Drinnen haben sie Lobpreis gefeiert. Ich stand vor der Kirchentür. Durfte nicht mehr rein. Nicht mehr an den Ort, an dem Fried und Freude lachen. Der Ort, der mir so viel bedeutet. So geht es vielen Christ:innen, die von ihrer Gemeinde ausgeschlossen wurden, weil sie gleichgeschlechtlich lieben oder weil ihr Geschlecht nicht zu dem Geschlecht passt, das ihnen bei ihrer Geburt zugewiesen worden ist. Auch wenn es nicht jede:r von ihnen sofort spüren konnte, so stand doch allen in dieser Situation ihr starker Held zur Seite. Jesus Christus. Er hält die Hand, trocknet die Tränen, tröstet die Verzweiflung– derer denen versucht wurde, das Reich zu nehmen. Und er tat noch viel mehr. Nichts hat er unterlassen, um diesen Geschwistern eine neue geistliche Heimat zu schaffen. So können heute viele sagen: Ich stehe in meiner neuen Gemeinde, mache wieder Lobpreis. Neben mir mein:e Partner:in. Wir sind ein Paar, das alle kennen, alle mögen, alle willkommen heißen. Oder: In dieser Gemeinde haben sie nicht den Mann, den sie sehen weggeschickt, sondern die Frau, als die Gott mich geschaffen hat, getauft.
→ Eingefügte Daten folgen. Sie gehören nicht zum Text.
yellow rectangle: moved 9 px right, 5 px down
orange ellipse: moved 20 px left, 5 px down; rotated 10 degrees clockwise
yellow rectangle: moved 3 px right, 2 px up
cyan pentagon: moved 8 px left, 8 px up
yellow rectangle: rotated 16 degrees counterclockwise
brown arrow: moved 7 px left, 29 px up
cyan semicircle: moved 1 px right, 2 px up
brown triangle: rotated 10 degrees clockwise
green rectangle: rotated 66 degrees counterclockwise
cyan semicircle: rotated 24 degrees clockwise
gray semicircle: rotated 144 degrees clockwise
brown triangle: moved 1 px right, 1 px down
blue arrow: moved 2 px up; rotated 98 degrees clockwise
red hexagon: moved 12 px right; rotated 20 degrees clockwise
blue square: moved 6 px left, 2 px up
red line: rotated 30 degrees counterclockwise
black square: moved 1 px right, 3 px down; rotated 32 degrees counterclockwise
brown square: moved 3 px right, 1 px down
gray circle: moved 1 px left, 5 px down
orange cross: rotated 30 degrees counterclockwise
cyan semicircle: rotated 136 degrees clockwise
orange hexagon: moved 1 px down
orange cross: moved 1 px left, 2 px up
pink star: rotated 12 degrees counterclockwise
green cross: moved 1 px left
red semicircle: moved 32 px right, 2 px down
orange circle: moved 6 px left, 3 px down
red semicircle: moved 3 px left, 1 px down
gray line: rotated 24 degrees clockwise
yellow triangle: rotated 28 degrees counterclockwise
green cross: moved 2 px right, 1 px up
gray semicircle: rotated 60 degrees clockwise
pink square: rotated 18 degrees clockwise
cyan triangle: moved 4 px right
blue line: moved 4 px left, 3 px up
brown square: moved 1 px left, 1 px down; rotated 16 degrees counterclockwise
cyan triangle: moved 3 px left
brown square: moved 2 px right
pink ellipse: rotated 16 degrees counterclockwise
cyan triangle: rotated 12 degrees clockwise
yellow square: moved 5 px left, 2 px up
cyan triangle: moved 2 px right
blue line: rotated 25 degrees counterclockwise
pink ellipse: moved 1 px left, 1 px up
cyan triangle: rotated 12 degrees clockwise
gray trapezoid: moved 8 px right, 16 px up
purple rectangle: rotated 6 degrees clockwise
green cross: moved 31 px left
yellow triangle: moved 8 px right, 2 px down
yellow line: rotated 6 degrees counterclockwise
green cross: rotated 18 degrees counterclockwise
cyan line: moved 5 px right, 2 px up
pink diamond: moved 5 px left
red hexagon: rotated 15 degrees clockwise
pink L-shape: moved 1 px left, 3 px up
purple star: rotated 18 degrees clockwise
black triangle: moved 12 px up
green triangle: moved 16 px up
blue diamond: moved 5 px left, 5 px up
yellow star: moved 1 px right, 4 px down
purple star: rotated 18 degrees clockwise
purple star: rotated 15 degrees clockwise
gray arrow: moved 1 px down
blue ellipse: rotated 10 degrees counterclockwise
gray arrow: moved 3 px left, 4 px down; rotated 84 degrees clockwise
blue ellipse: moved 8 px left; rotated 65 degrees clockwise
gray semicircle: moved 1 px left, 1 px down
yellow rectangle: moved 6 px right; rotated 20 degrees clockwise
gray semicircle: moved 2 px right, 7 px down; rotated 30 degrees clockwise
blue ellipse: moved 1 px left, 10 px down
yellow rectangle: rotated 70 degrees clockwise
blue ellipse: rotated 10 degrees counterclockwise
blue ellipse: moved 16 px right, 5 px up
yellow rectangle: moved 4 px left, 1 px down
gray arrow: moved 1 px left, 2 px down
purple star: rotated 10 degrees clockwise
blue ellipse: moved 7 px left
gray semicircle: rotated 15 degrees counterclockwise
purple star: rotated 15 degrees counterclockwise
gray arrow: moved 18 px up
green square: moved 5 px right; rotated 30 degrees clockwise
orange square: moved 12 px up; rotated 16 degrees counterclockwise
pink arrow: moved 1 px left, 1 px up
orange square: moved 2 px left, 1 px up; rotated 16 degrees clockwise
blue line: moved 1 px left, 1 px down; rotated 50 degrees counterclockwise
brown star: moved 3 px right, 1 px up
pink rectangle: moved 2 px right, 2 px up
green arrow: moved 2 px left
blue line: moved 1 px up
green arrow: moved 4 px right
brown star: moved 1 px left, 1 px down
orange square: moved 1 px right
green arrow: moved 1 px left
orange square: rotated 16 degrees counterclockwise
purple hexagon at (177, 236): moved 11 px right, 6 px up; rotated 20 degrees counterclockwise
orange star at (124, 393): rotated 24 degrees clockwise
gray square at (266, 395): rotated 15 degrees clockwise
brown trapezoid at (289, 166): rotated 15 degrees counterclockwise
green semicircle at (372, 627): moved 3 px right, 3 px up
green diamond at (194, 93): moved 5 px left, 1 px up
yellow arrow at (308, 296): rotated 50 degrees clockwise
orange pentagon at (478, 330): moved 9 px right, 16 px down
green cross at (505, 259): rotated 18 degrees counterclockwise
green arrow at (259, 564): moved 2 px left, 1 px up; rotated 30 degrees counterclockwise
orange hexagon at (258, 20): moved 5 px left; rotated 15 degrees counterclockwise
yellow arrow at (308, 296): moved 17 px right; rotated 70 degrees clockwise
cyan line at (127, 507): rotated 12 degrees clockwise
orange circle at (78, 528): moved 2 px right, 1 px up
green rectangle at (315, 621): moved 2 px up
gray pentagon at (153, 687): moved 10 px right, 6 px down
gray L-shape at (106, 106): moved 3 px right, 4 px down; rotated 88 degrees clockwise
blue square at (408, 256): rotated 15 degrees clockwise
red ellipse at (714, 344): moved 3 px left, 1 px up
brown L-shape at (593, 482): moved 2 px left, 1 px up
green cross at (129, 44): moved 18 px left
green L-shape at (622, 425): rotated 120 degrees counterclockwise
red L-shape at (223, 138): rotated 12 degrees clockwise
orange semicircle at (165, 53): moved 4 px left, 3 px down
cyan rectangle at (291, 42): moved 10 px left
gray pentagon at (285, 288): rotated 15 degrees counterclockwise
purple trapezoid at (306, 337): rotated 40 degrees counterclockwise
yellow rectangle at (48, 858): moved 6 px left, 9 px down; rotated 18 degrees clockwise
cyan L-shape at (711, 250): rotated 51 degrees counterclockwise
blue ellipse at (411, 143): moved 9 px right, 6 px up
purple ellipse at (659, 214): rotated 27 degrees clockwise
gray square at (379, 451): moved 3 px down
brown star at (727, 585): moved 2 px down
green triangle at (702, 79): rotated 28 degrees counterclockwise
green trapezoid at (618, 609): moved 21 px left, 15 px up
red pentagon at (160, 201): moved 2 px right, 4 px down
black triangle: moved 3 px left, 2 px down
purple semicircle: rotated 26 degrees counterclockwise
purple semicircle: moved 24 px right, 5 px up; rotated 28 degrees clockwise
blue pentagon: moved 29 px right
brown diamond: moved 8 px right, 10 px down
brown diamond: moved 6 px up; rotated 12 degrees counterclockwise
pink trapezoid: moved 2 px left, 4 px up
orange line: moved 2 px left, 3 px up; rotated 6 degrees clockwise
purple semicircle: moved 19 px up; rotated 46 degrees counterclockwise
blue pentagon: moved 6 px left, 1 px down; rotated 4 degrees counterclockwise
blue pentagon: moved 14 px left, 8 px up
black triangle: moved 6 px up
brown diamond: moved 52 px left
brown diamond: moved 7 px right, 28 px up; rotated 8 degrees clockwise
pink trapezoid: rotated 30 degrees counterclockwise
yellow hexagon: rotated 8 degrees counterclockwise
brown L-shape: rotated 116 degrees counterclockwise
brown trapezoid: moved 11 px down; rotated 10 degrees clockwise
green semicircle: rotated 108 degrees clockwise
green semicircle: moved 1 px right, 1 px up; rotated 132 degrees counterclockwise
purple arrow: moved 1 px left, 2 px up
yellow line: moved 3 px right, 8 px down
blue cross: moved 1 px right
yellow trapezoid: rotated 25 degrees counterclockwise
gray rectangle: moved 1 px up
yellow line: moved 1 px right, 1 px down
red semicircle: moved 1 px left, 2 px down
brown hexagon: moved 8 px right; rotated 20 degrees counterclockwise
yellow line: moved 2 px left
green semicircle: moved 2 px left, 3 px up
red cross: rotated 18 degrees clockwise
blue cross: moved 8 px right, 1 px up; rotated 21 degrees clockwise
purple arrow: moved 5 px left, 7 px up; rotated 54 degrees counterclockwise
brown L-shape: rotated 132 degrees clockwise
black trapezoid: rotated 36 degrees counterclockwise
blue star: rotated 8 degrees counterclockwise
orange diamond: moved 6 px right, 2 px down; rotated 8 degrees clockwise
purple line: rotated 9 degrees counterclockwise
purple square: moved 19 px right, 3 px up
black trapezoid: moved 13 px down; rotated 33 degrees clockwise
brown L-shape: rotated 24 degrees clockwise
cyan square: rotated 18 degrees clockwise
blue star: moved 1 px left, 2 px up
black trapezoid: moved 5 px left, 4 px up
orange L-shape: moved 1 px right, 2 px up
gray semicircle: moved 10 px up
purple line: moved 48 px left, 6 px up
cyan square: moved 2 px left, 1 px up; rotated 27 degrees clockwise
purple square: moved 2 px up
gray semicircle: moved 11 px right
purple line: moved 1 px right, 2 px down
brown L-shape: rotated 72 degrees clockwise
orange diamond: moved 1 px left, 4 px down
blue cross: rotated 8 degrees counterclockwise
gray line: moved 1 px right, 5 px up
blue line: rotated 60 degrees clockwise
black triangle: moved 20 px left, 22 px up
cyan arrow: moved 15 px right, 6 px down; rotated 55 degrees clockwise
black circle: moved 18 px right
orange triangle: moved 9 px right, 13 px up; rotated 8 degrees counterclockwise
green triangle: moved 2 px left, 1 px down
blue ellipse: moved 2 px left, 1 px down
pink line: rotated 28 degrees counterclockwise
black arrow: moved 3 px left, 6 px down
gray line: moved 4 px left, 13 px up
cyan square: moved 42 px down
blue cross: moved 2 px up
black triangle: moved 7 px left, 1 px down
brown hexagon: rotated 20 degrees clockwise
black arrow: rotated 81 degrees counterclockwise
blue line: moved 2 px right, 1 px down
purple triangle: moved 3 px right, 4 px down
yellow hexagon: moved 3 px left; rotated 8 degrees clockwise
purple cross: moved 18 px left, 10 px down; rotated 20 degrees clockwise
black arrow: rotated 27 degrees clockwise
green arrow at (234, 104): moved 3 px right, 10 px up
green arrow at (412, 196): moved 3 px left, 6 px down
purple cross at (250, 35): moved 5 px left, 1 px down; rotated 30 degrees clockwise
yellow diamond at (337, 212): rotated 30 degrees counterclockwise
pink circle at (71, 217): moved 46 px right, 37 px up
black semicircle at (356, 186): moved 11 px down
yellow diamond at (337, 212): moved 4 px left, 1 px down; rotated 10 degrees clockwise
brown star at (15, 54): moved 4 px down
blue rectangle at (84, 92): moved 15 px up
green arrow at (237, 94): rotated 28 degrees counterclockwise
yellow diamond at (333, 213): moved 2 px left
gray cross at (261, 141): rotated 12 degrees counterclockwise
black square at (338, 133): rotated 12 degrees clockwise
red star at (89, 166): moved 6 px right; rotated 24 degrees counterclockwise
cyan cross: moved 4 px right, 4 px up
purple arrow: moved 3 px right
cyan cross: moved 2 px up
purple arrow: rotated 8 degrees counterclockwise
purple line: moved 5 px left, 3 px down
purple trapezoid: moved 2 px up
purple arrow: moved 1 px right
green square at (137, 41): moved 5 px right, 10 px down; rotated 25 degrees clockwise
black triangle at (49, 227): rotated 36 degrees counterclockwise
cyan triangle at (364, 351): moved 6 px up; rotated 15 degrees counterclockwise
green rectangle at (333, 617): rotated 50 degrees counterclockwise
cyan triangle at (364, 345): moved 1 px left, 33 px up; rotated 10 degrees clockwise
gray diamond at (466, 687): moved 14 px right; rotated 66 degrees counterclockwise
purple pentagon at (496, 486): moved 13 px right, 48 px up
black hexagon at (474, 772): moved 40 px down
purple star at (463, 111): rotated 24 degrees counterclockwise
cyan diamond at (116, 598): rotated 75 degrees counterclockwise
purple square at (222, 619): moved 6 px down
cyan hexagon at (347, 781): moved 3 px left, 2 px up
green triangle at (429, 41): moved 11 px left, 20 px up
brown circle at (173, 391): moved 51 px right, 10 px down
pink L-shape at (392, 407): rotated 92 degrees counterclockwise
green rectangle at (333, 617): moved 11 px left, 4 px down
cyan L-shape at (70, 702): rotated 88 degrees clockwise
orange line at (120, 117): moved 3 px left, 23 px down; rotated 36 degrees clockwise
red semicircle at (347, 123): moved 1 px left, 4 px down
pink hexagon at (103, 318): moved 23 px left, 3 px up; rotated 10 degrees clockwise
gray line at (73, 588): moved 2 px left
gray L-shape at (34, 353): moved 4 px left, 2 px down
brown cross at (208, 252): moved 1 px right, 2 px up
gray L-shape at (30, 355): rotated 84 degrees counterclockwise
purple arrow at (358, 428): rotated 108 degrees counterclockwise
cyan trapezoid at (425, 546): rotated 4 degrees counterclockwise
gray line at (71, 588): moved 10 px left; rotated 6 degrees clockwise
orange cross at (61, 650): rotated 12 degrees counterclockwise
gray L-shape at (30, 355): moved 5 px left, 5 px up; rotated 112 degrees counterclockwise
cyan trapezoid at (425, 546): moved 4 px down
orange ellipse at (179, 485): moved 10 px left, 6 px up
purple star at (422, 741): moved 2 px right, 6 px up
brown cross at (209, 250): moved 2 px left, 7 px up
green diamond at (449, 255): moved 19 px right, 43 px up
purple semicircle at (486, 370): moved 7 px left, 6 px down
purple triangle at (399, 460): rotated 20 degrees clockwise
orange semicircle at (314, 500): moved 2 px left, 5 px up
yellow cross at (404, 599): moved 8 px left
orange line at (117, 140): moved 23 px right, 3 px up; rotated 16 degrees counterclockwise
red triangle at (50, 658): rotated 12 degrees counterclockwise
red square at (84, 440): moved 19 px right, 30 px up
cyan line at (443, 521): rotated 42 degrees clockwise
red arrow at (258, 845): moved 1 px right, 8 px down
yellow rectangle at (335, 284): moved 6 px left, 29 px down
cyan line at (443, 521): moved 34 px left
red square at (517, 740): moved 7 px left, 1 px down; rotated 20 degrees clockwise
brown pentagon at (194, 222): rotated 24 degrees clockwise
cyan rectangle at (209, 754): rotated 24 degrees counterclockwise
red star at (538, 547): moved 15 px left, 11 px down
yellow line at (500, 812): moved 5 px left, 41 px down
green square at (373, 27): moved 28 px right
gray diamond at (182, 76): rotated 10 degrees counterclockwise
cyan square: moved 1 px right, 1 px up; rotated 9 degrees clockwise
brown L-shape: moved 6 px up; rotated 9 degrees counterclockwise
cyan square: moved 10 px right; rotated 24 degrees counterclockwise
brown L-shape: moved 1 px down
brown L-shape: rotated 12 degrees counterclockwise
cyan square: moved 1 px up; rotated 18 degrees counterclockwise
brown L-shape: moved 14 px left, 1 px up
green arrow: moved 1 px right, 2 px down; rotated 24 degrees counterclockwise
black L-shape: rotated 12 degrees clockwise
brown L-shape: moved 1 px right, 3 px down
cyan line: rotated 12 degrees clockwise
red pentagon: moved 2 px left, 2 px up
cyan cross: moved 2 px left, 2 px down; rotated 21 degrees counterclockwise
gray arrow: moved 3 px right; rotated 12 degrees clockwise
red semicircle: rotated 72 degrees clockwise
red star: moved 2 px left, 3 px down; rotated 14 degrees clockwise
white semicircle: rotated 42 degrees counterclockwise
Ich danke dir Jesus. Kann kaum fassen, was du für mich getan hast. Du hast mich froh gemacht.

Ich lag in schweren Banden,
du kommst und machst mich los;
ich stand in Spott und Schanden,
du kommst und machst mich groß
und hebst mich hoch zu Ehren
und schenkst mir großes Gut,
das sich nicht lässt verzehren,
wie irdisch Reichtum tut.

Tiefgreifende Scham und Schuldgefühle erleben viele Menschen, die Partner:innen des gleichen Geschlechts lieben. Auch Personen, die Diskriminierung wegen ihres Geschlechts erleben, geht es so. Sich klein machen, unsichtbar, bücken, verstecken, den Blicken entziehen wollen, nicht glauben zu können, dass es jemals wieder eine Zeit geben wird, wo mensch ins Licht der Öffentlichkeit treten will, das kennen viele nur zu gut. Diese inneren Banden rühren nicht von ungefähr. Wer von Geburt an Hohn und Spott über das, was er ist, ausgesetzt wird, der verinnerlicht diese schlimmen Erfahrungen. Sie werden ungewollt ein Teil des Selbst. Die Erkenntnis, wer du bist, wird davon unheilvoll bestimmt. Die guten Gaben der Sexualität und des Geschlechts drohen nur noch als Schande begriffen zu werden, statt dass sie dankbar angenommen werden können. Viele konnten bereits erleben, dass Jesus sie aus diesem inneren Gefängnis befreit. Der Heiland dieser Welt richtet die, deren Rücken gekrümmt wurde, wieder auf. Christus macht uns groß, führt uns zu seinen Ehren und beschenkt uns reich. Das wunderbare an seinen Geschenken ist, dass wir sie niemals mehr verlieren können. Christus ist der Herr der Ewigkeit. Wenn wir auf ihn schauen, auf ihn vertrauen, dann kann uns Heil und Würde nie mehr genommen werden. Ich wünsche uns allen, dass wir uns das immer wieder bewusst machen. Auch in diesem Advent, wo uns neben Diskriminierung und Ausgrenzung noch so viel anderes belastet, sei es eine neue Virusvariante oder Kriegsgebaren an der ukrainisch-russischen Grenze. Lassen Sie uns, uns davon nicht verzehren, sondern auf Paul Gerhardts Worte hören:

Das schreib dir in dein Herze,
du hochbetrübtes Heer,
bei denen Gram und Schmerze
sich häuft je mehr und mehr;
seid unverzagt, ihr habet
die Hilfe vor der Tür;
der eure Herzen labet
und tröstet, steht allhier.

AMEN.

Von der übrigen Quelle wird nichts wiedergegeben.